Quanto menos Estado, mais fogos a alastrar

(Miguel Castelo Branco, in Facebook, 28/07/2026)


A sensação de desamparo ante a amplitude dos incêndios que lavram no sul da Europa Ocidental, sobretudo em Espanha e em França, leva-nos a questionar a capacidade de resposta e a eficácia das instituições. Com um milhão de pessoas evacuadas das suas casas, cenários de devastação e fogos incontroláveis, é de todo evidente que a Europa não se deve aventurar num conflito que os seus dirigentes entusiasticamente defendem contra a Rússia.

__Dados para análise__
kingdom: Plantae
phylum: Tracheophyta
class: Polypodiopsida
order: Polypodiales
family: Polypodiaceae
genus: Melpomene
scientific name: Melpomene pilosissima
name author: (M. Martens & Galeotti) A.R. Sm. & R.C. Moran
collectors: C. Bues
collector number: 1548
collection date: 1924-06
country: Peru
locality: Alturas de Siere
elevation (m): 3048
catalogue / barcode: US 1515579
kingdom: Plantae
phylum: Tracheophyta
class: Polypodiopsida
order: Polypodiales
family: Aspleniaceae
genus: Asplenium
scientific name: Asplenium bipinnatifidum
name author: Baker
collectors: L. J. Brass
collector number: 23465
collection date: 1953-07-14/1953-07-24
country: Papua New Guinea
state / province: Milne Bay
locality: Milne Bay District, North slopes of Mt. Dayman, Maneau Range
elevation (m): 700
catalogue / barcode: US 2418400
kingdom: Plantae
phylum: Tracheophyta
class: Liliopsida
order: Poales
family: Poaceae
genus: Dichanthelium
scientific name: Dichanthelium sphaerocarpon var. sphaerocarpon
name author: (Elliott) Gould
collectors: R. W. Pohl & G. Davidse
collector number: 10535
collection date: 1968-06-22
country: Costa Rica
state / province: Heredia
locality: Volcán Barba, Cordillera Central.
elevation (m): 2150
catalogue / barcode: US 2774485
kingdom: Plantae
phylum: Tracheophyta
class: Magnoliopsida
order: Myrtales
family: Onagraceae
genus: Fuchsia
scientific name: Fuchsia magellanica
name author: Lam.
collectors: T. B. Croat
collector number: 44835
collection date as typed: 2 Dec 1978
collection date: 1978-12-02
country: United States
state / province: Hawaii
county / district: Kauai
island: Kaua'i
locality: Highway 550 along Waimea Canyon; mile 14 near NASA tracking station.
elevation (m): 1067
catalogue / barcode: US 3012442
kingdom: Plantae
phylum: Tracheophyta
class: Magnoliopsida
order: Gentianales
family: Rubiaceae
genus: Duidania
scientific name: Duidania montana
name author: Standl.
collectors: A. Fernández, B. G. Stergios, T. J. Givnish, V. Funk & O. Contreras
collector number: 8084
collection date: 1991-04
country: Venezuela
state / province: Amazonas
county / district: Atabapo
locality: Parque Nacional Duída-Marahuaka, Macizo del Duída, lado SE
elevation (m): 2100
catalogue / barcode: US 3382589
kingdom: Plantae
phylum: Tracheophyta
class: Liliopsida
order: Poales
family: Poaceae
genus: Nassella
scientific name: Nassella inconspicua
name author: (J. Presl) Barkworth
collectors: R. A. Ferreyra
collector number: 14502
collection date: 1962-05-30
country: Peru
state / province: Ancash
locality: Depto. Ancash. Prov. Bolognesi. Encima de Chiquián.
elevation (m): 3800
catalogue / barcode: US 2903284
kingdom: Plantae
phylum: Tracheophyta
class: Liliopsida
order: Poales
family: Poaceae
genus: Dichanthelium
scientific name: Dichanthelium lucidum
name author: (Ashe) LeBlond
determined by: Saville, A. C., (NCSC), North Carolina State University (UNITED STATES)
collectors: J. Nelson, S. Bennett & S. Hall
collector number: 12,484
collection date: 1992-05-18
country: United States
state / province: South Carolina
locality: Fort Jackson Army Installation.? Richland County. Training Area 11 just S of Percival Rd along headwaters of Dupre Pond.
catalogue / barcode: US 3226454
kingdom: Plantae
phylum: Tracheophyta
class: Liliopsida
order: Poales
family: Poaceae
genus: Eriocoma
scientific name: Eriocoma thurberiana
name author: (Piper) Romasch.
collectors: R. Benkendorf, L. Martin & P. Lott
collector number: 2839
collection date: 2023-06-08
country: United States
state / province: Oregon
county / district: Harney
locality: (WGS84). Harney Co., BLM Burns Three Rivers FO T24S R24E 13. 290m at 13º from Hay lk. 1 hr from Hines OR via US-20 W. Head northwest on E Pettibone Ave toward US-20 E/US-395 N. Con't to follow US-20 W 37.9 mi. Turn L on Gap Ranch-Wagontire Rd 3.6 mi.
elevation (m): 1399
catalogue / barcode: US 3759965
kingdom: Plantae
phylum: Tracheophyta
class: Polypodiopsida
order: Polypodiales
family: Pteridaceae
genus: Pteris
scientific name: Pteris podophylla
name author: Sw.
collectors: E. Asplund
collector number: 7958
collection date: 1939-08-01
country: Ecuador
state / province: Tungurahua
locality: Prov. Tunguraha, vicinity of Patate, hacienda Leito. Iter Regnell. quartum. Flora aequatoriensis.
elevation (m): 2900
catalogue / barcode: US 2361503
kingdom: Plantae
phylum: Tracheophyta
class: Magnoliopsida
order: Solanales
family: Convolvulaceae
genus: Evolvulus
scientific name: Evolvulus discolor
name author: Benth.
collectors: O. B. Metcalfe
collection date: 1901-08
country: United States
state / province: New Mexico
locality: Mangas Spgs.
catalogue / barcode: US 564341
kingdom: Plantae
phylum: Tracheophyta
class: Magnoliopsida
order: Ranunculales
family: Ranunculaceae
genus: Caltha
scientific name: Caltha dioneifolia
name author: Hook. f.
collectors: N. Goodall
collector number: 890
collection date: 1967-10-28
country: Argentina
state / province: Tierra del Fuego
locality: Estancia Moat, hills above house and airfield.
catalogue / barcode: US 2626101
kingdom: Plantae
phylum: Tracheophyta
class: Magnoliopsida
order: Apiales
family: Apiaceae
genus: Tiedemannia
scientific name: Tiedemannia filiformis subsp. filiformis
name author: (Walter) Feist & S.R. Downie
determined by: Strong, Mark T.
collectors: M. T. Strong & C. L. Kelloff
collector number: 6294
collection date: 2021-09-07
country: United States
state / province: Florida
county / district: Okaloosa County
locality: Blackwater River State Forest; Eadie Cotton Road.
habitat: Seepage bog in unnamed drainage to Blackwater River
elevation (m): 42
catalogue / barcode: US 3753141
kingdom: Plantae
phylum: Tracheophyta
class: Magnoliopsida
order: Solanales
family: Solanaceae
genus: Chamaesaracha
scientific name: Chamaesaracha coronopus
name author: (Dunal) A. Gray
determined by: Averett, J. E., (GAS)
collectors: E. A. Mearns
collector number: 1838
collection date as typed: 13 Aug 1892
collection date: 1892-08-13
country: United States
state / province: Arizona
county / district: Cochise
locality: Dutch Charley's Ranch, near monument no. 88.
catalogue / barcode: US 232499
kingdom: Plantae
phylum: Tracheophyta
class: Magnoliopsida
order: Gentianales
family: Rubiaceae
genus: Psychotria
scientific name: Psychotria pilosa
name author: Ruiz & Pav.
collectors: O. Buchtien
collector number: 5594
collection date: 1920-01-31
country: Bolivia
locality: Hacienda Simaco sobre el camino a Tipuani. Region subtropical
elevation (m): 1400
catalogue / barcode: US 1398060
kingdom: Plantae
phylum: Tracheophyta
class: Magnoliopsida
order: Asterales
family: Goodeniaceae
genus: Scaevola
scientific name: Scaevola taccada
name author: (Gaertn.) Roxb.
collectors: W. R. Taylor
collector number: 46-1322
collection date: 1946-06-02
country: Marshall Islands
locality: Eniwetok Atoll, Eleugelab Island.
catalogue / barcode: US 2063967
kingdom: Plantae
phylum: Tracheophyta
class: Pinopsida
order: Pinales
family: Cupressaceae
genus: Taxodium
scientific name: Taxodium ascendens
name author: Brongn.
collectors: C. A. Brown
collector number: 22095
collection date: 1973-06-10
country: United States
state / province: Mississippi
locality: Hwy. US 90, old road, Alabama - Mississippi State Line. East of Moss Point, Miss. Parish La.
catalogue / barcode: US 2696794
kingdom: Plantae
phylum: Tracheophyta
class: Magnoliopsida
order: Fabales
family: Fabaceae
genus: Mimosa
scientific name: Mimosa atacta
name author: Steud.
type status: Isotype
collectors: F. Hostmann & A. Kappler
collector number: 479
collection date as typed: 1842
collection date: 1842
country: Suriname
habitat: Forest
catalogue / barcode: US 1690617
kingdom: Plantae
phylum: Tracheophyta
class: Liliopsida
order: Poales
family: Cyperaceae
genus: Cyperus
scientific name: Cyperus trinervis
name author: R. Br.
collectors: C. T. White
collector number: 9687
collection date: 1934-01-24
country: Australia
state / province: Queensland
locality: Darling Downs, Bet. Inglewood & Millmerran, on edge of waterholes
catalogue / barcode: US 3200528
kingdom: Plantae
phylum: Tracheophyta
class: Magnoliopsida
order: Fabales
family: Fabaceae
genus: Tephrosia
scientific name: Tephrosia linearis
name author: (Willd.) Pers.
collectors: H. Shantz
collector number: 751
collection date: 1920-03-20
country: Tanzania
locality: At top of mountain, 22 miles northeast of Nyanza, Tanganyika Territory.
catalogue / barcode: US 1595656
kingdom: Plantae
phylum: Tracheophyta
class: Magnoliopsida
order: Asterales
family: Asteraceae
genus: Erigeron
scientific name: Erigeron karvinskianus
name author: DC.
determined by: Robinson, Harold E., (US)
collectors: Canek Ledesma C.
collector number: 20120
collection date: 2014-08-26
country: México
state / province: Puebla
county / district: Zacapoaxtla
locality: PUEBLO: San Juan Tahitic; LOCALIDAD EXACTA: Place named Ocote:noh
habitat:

__Tarefas a realizar__
• a. De acordo com o texto sobre os incêndios no sul da Europa, quantas pessoas foram evacuadas das suas casas?
• b. Prossiga o texto sobre os incêndios no sul da Europa a partir da última frase apresentada.

__Respostas por número__
• a. Um milhão de pessoas.

• b.
​Isto decorre de décadas de demolição sistemática e intencional das estruturas do Estado, demência ideológica que se converteu no desastre presente. ​Se no plano económico, o abandono do Estado enquanto estratega e guia do desenvolvimento e reforço da soberania e segurança dos povos se revelou um desastre, como há anos foi notório durante os confinamentos COVID, assistimos pela segunda vez nesta década às consequências do desinvestimento e da destruição das estruturas que protegiam as populações.

​Toda a arrogância dos liberais que ao longo dos últimos 40 anos nos acenaram com a utopia globalista e a repetir que o Estado era inútil, pesado e dispendioso, desaba perante nós neste furacão de fogo que nos entra casa adentro através dos noticiários.